### What to produce
Take the data below and copy exactly the lines starting at the one with "water bottle: none" and finishing at the one with "framed print: none [427,70,475,123]", both included.

──────── Exercise material

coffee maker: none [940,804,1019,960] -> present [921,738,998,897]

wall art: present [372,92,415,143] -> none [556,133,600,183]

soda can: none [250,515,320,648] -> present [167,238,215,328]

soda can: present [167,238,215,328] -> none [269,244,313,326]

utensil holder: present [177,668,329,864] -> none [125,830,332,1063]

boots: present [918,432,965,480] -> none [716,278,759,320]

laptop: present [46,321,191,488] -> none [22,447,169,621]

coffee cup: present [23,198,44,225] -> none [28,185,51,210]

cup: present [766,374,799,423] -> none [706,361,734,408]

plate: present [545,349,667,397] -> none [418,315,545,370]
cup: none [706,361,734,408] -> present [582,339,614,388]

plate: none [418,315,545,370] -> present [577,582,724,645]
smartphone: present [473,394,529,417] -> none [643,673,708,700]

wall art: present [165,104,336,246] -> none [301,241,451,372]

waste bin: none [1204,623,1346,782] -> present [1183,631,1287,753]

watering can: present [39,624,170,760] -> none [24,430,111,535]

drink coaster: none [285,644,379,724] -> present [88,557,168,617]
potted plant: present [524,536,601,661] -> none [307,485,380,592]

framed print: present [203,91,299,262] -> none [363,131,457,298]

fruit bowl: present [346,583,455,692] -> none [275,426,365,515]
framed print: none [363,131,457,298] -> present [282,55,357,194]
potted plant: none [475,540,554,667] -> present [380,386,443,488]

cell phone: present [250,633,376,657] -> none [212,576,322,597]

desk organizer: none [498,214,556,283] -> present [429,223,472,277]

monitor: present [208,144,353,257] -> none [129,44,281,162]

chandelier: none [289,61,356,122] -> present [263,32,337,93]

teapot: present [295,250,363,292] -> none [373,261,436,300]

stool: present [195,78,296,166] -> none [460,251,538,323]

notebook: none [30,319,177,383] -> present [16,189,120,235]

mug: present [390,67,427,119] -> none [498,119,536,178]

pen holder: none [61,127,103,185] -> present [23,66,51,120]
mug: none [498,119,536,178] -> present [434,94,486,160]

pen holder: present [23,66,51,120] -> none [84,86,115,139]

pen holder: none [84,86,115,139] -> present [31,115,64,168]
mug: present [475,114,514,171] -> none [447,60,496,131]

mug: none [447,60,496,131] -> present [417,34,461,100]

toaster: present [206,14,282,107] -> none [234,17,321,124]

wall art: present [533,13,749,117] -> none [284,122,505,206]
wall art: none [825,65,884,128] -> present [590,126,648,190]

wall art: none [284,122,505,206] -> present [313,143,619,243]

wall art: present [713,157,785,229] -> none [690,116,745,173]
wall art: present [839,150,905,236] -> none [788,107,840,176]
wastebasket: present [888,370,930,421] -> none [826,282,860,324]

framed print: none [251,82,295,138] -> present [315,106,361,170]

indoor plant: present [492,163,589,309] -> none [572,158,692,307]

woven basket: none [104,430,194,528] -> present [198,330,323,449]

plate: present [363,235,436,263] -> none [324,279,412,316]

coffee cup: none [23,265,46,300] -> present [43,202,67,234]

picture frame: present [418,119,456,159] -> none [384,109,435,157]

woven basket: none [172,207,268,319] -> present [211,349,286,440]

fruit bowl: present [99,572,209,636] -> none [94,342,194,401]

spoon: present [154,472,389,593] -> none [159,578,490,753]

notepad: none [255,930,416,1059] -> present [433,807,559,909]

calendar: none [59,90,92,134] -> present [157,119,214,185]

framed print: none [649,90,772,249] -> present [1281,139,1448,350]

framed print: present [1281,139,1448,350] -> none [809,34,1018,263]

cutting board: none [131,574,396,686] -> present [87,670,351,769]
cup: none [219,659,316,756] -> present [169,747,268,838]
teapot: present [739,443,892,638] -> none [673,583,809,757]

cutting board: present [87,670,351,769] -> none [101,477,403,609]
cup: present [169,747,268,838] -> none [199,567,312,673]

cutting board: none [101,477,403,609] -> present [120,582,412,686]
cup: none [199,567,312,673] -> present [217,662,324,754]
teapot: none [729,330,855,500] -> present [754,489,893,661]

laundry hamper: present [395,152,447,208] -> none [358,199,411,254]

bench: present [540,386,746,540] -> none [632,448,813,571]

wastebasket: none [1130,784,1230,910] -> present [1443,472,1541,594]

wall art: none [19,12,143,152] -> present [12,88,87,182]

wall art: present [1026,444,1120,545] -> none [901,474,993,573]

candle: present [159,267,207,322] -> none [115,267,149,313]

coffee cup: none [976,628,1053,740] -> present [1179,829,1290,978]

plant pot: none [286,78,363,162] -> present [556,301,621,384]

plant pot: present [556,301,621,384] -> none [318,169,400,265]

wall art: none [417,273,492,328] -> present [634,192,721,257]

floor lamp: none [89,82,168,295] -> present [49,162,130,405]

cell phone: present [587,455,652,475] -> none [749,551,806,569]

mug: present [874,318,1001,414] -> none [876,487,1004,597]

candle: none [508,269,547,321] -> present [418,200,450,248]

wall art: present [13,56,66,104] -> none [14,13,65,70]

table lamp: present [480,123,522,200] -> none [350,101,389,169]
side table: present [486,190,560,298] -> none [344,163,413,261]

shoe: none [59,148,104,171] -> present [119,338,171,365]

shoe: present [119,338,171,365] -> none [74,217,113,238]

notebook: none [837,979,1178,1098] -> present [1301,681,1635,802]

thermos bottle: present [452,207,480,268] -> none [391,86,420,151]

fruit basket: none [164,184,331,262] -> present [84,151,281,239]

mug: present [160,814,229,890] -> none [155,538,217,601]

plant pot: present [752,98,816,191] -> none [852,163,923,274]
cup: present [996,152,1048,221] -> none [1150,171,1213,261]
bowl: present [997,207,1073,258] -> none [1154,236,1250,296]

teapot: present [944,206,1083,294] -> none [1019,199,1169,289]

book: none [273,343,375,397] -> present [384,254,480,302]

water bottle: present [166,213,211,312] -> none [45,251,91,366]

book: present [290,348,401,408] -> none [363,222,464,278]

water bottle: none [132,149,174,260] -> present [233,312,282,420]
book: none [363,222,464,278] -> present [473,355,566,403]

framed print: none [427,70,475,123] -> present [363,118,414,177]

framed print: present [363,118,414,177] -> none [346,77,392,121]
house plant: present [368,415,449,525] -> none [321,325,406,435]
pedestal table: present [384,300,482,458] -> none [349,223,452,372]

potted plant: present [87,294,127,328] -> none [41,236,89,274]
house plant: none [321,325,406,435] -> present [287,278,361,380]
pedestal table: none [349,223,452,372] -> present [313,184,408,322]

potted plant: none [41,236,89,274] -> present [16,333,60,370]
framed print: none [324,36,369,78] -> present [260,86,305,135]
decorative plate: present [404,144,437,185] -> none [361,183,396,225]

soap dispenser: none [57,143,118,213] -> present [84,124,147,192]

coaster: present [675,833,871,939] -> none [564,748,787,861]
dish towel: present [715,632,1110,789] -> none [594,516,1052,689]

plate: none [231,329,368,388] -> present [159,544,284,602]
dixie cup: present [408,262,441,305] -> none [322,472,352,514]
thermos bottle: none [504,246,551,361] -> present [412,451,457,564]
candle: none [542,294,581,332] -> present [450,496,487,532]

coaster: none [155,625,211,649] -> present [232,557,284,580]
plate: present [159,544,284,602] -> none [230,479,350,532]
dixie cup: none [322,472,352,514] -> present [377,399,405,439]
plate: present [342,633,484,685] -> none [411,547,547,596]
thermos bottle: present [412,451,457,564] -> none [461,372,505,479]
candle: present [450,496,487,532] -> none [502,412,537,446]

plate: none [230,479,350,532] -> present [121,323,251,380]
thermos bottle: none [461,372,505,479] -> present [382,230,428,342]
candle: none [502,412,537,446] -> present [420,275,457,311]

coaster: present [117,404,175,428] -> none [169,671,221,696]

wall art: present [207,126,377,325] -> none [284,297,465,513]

────────────────

### Written solution
water bottle: none [132,149,174,260] -> present [233,312,282,420]
book: none [363,222,464,278] -> present [473,355,566,403]

framed print: none [427,70,475,123] -> present [363,118,414,177]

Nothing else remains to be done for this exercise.